Marker was knocked down in December 2011

GREENWOOD – Officials working with the Mississippi Development Authority (MDA) hope to meet with representatives of a local church to discuss moving the blues trail marker honoring Robert Johnson after it was knocked down in December.

The damaged marker, located on Money Road, just north of Greenwood, was discovered by local attorney Floyd Melton III. Melton said he found the broken marker lying on the ground on Dec. 24, 2011.

Allan Hammons, president of Hammons & Associates, an advertising firm in Greenwood contracted by the MDA to design and install the marker, said the marker was broken off at the base and may not be the work of vandals.

“It’s not possible to tell if the marker was the target of vandals or if the damage was the result of an accident,” Hammons said. “The broken marker tablet was found lying on the ground near the post, which causes me to believe that it may have been accidentally struck by an oversize piece of farm equipment.”

Hammons said the marker is located on the “county road right-of-way.”

“It’s an easy victim of anything that is oversized,” he said.

Hammons said the marker can not be repaired, but will have to be replaced at a cost of about $2,500.

The marker was unveiled on May 16, 2007 just outside of the fence of the Little Zion M.B. Church. The church, which MDA officials said is the most likely burial place for the late blues singer, contains the third headstone erected in Johnson‘s memory.

Hammons said since the marker has been damaged, they plan to meet again, with the elders of Little Zion to see if they will allow the marker to be placed inside their churchyard fence.

“Our earlier efforts to do this were rejected,” Hammons said. “Clearly, I am dismayed anytime that anything is desecrated. [But] I will say that we have been blessed in that there has been very little damage to the markers that are scattered all over Mississippi and in nine other states. And I sincerely hope we can relocate the Robert Johnson marker to a safer location.”

Robert Johnson was reportedly born in Hazlehurst, Miss., in Copiah County, on May 8, 1911, and traveled extensively playing the blues in local juke joints, on street corners and in front of barbershops and restaurants.

Johnson recorded only 29 songs in his lifetime, but his work went on to be performed by countless blues and rock musicians since.

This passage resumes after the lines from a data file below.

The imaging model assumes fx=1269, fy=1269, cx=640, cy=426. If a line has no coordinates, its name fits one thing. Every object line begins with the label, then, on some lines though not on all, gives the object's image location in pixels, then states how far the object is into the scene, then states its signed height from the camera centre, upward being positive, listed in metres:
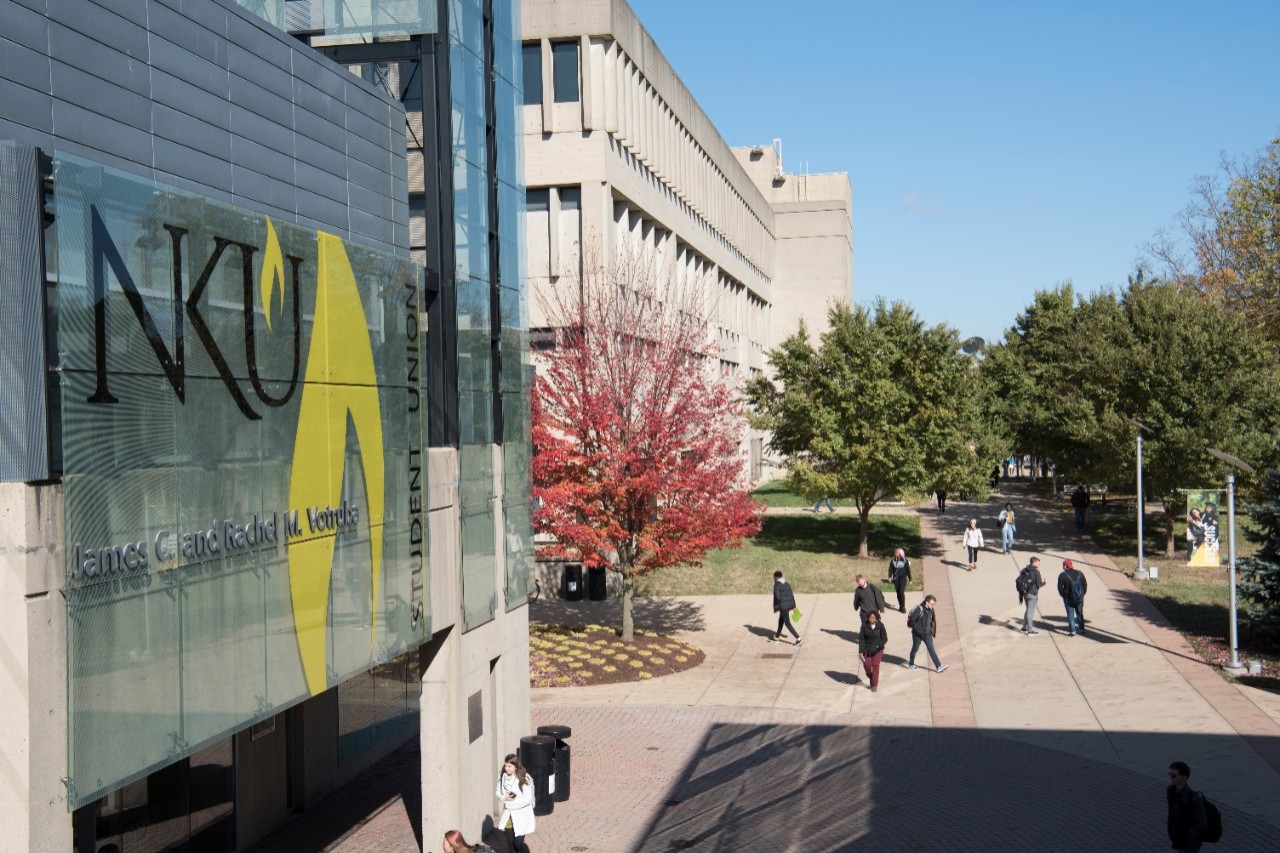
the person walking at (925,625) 21.91 -3.69
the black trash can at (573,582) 30.83 -4.01
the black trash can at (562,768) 15.56 -4.32
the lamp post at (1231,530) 21.53 -2.15
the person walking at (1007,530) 37.69 -3.56
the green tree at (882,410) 36.12 +0.07
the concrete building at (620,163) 32.97 +7.73
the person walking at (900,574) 27.89 -3.59
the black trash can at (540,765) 15.10 -4.14
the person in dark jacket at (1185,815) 11.47 -3.70
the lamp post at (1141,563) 32.19 -3.97
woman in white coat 13.21 -4.00
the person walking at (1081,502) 41.59 -3.06
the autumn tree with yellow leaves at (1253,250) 43.66 +5.66
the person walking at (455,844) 10.64 -3.58
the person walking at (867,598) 22.28 -3.30
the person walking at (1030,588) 25.33 -3.58
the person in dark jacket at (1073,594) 25.08 -3.65
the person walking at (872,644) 20.64 -3.79
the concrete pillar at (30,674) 6.92 -1.37
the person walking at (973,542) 34.71 -3.59
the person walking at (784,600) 24.89 -3.65
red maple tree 23.44 -0.69
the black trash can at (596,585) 30.58 -4.08
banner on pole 29.44 -2.91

In 1938, Johnson was supposedly poisoned by the jealous husband of a woman he flirted with, and died at the age 27.

Due to a lack of county records, there are three burial places marking Johnson’s grave in Mississippi, all in Leflore County.

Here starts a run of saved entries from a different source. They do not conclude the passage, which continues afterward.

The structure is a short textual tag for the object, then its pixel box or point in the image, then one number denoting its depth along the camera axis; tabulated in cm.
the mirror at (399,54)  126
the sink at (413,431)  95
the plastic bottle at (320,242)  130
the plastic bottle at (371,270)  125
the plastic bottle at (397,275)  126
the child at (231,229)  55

One is an unmarked grave at the Mount Zion Missionary Baptist Church near Morgan City, near Greenwood. Columbia Records and other donors paid for a one-ton obelisk listing all of Johnson’s song titles to be placed at this location in 1991.

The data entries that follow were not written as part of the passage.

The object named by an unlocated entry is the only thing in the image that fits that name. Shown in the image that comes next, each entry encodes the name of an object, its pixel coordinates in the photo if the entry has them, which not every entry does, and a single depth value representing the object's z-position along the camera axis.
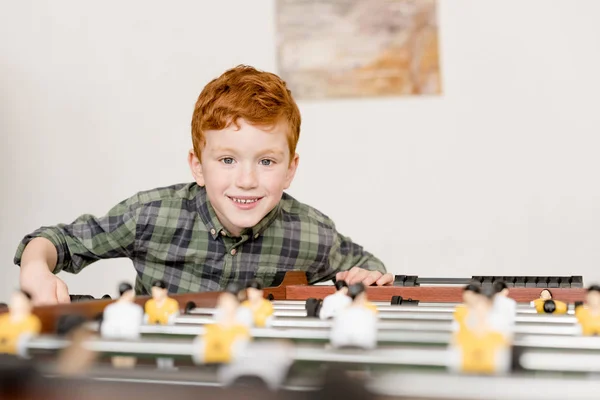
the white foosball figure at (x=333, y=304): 0.83
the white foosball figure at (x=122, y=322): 0.71
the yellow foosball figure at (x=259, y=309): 0.79
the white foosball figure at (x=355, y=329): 0.63
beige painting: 2.68
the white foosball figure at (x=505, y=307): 0.77
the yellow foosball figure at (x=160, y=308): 0.83
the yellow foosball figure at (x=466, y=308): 0.67
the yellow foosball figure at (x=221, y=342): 0.59
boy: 1.41
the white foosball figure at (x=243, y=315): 0.71
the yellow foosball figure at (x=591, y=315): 0.71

A second grave is in the cemetery of Payne Chapel near Quito. This is the alleged burial site of Johnson’s family plot leading many to believe Johnson was also buried there.

And the third location is under a big pecan tree in the Little Zion M.B. Church cemetery. A woman, Rosie Eskridge, said she was there when her husband allegedly dug Johnson’s grave in August 1938. Eskridge said Johnson was buried in a simple pine box provided by Leflore County.

Historian Steve LaVere erected a marker at this location in 2002, that is inscribed with a handwritten note by Johnson, according to his sister, Carrie M. Thompson, that reads: “Jesus of Nazareth King of Jerusalem. I know that my Redeemer liveth and that He will call me from the Grave.”